Revving up a revolution
Venkatachari Jagannathan
06 September 2003
Reva Electric Car Company managing director Chetan Maini describes the agony and ecstasy behind the making of the Reva, India's first electric car
Bangalore: As a sixth-standard student, he built a remote-controlled toy car and won a school prize. Later, he started building toy planes and a go-cart with a scooter engine. As a mechanical engineering student, he built solar and hybrid cars. Capping it all, he designed and built India's first electric car, the Reva. And, today, he claims he can make the Reva run on a mobile phone battery.
That is 33-year-old, six-foot-tall, broad-shouldered Chetan Maini, managing director, Reva Electric Car Company, Bangalore, for you.
"Even at the age of seven I used to fix electrical equipment and also did some carpentry. As a child I did break toys," says the third and the youngest son of Sudarshan K Maini, the founder of the Rs 80-crore Maini group.

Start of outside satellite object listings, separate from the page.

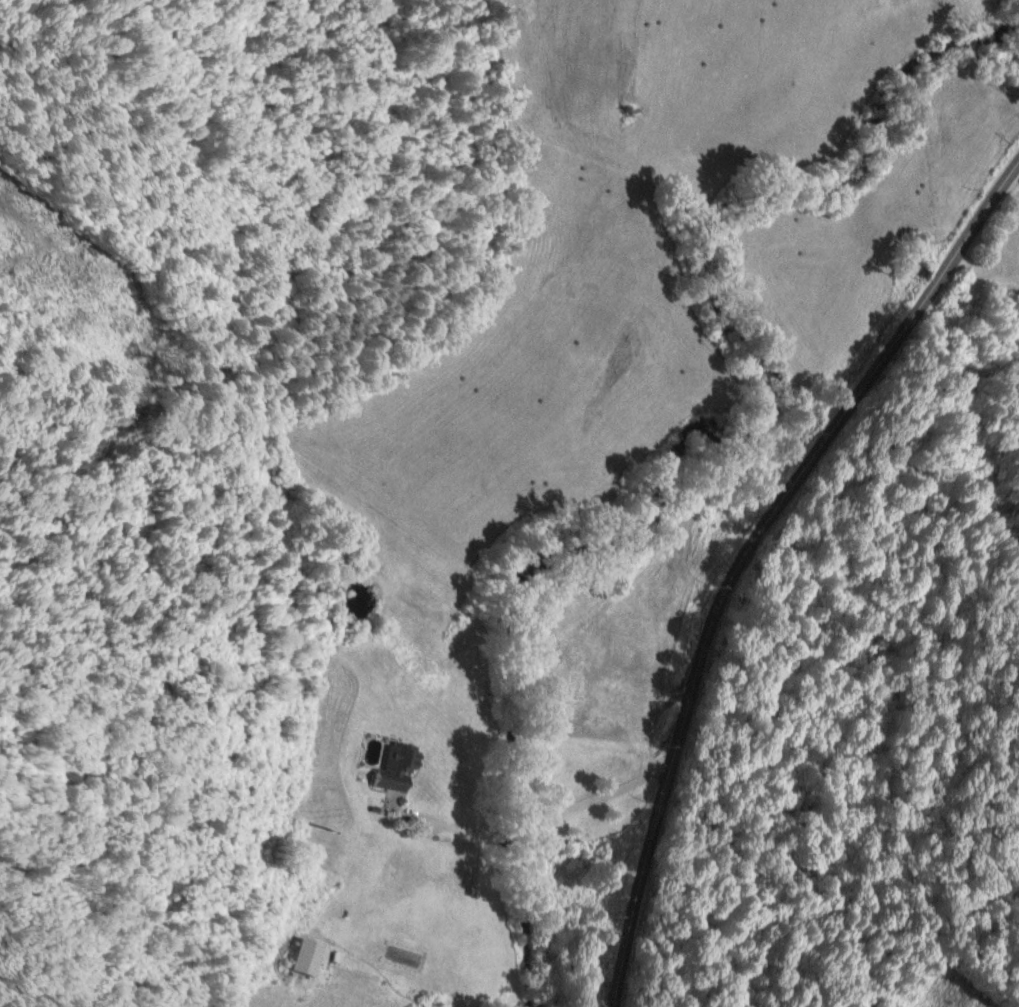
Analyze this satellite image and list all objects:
road: (748, 552)
building: (399, 768)
building: (309, 956)

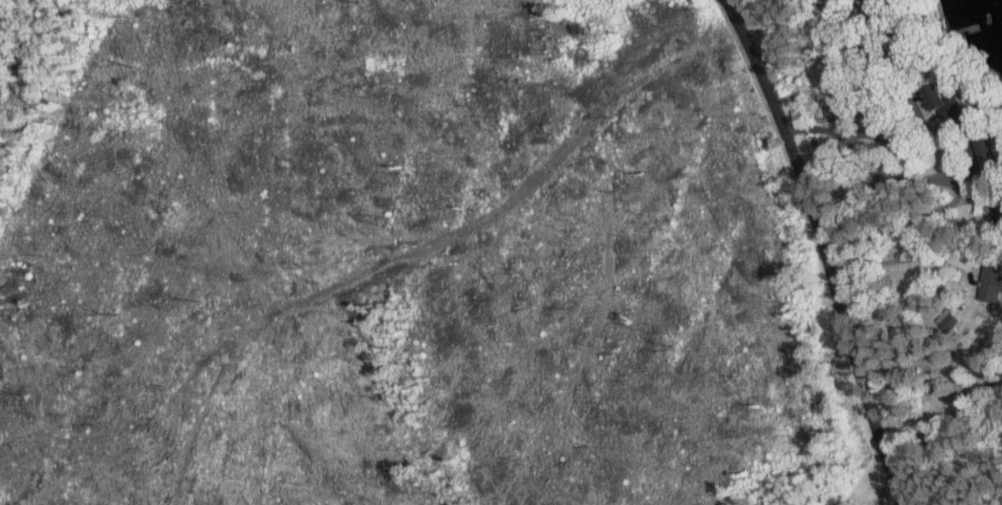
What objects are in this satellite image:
road: (845, 14)
building: (943, 102)
road: (891, 133)
building: (988, 154)
road: (878, 175)
road: (824, 248)
road: (905, 257)
building: (992, 280)
road: (884, 490)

Sudarshan Maini is known to do things differently. For instance, Maini Precision Products was the first Indian company to supply high-precision components to General Motors (GM) and the first small-scale unit to supply to Bosch, Germany. Similarly, Maini Material Movement became the first Indian company to export complete material-handling solution under the Indian brand name to Europe.
To emerge out of the overwhelming shadow of the father was tough. But the junior-most Maini has effectively accomplished that with his Reva car. "Going to the US at 18 to study was the first major turning point in my life," says Maini.